• **Provided data**:
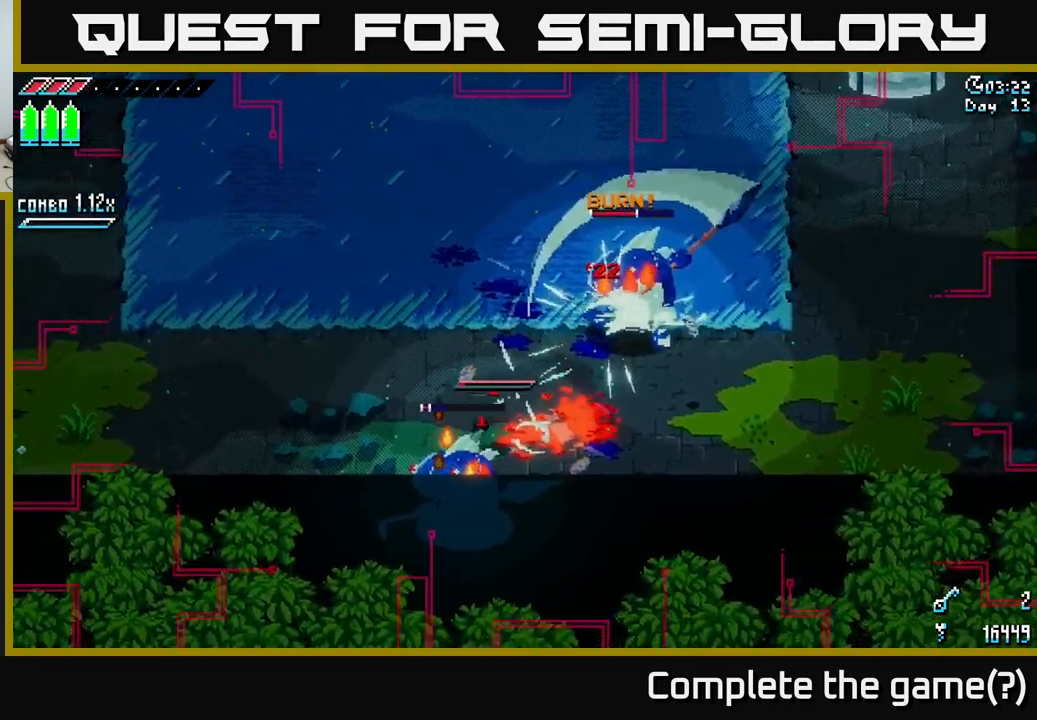
{"buttons": ["R2"], "left_stick": "down-left", "right_stick": "center", "events": [[167, "X", "up"], [434, "left_stick", "down-left"], [500, "R2", "down"]]}
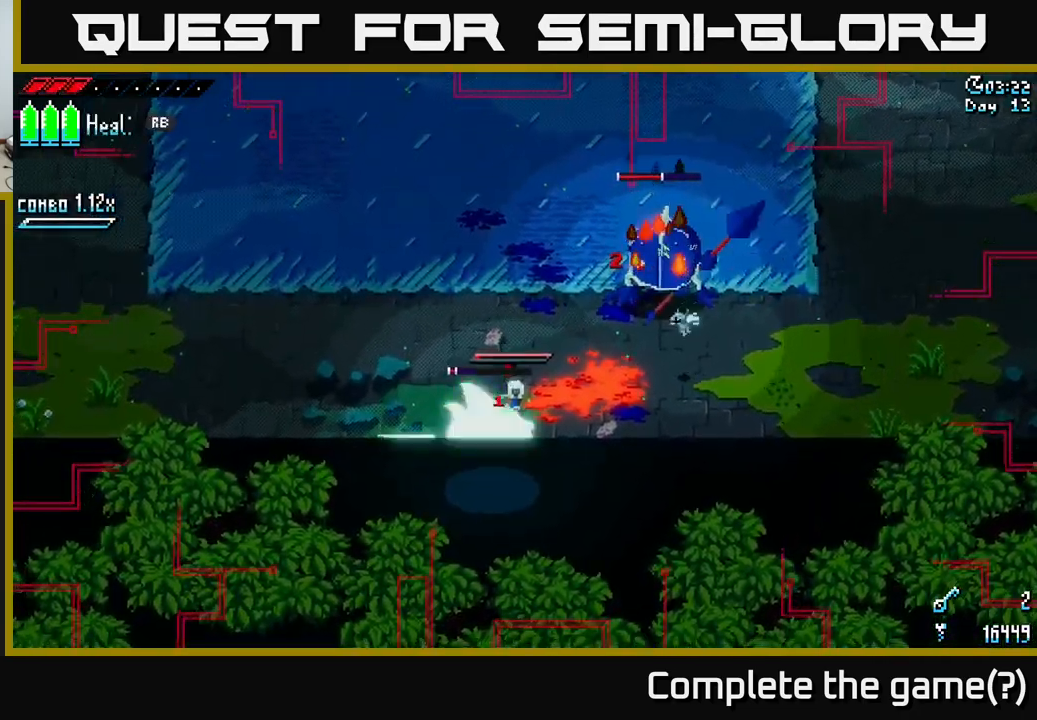
{"buttons": ["R2"], "left_stick": "left", "right_stick": "center", "events": [[150, "R2", "up"], [250, "left_stick", "left"], [434, "R2", "down"]]}
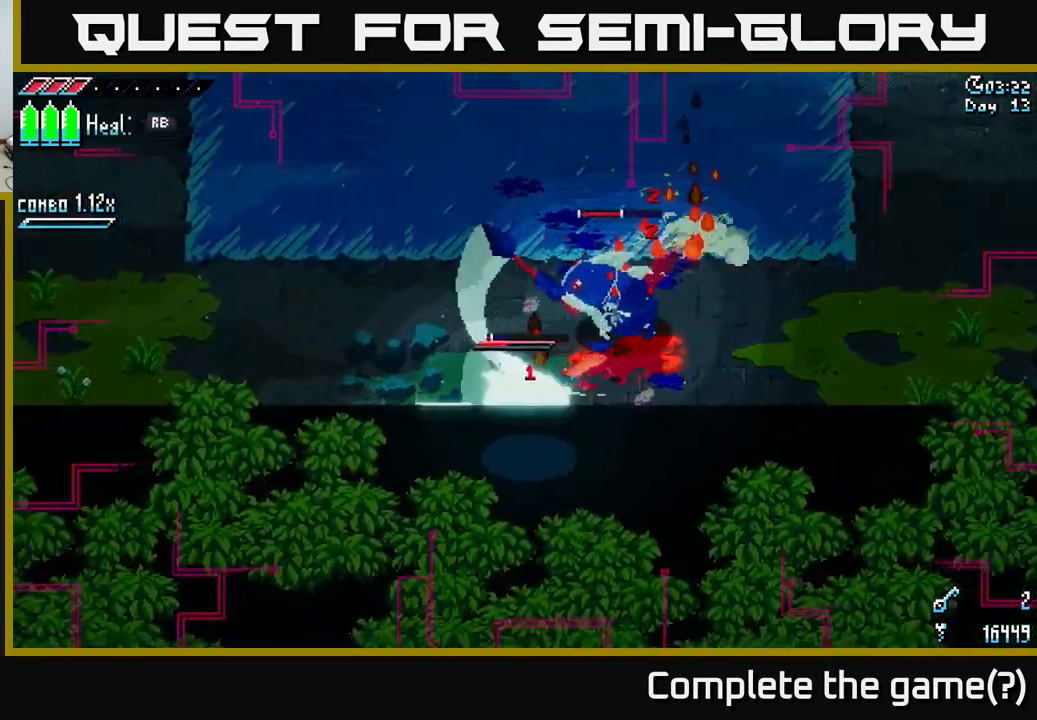
{"buttons": [], "left_stick": "up-left", "right_stick": "center", "events": [[67, "R2", "up"], [267, "X", "down"], [450, "left_stick", "up-left"], [467, "X", "up"]]}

• **Exercise**:
Give back the whole listing exactly as it stands. No pictures belong in the copy.

• **Problem solution**:
{"buttons": ["R2"], "left_stick": "down-left", "right_stick": "center", "events": [[167, "X", "up"], [434, "left_stick", "down-left"], [500, "R2", "down"]]}
{"buttons": ["R2"], "left_stick": "left", "right_stick": "center", "events": [[150, "R2", "up"], [250, "left_stick", "left"], [434, "R2", "down"]]}
{"buttons": [], "left_stick": "up-left", "right_stick": "center", "events": [[67, "R2", "up"], [267, "X", "down"], [450, "left_stick", "up-left"], [467, "X", "up"]]}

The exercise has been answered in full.